╭─ STUDY MATERIAL

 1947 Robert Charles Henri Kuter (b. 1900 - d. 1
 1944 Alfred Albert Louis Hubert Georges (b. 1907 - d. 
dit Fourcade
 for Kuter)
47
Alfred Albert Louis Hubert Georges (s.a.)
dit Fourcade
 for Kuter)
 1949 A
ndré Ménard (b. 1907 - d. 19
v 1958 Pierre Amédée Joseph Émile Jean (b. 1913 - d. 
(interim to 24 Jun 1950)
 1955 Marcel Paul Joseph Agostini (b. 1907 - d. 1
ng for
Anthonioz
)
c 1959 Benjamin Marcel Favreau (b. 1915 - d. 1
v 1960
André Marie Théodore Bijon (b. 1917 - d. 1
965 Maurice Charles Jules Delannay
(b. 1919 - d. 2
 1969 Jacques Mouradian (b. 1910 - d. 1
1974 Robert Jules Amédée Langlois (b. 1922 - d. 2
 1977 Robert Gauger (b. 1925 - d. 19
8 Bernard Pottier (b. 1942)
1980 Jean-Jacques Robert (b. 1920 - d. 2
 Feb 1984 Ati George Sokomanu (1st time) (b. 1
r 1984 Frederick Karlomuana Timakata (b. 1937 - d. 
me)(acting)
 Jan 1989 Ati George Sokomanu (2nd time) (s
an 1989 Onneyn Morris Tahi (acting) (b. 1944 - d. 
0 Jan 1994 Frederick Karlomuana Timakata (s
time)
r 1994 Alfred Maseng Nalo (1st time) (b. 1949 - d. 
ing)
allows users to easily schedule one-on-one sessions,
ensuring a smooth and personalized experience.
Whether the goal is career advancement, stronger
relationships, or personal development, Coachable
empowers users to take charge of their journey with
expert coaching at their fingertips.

╰─
╭─ STUDY MATERIAL

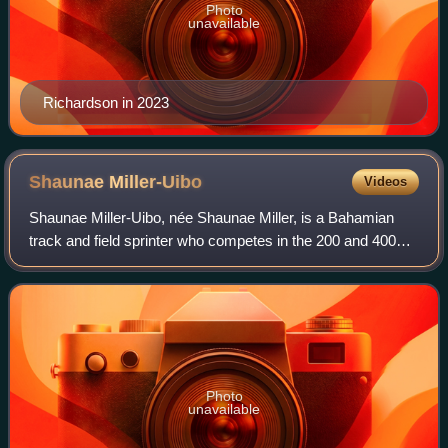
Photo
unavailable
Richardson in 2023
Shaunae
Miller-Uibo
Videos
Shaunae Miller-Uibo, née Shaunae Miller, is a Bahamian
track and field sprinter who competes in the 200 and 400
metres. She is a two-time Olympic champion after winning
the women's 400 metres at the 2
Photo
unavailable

╰─

--- WHAT THE EXERCISE ASKS ---
The lines above from the one with "8 Bernard Pottier (b. 1942)" through the one with "relationships, or personal" are to be duplicated exactly, ends included, with nothing added.

--- EXERCISE SOLUTION ---
8 Bernard Pottier (b. 1942)
1980 Jean-Jacques Robert (b. 1920 - d. 2
 Feb 1984 Ati George Sokomanu (1st time) (b. 1
r 1984 Frederick Karlomuana Timakata (b. 1937 - d. 
me)(acting)
 Jan 1989 Ati George Sokomanu (2nd time) (s
an 1989 Onneyn Morris Tahi (acting) (b. 1944 - d. 
0 Jan 1994 Frederick Karlomuana Timakata (s
time)
r 1994 Alfred Maseng Nalo (1st time) (b. 1949 - d. 
ing)
allows users to easily schedule one-on-one sessions,
ensuring a smooth and personalized experience.
Whether the goal is career advancement, stronger
relationships, or personal development, Coachable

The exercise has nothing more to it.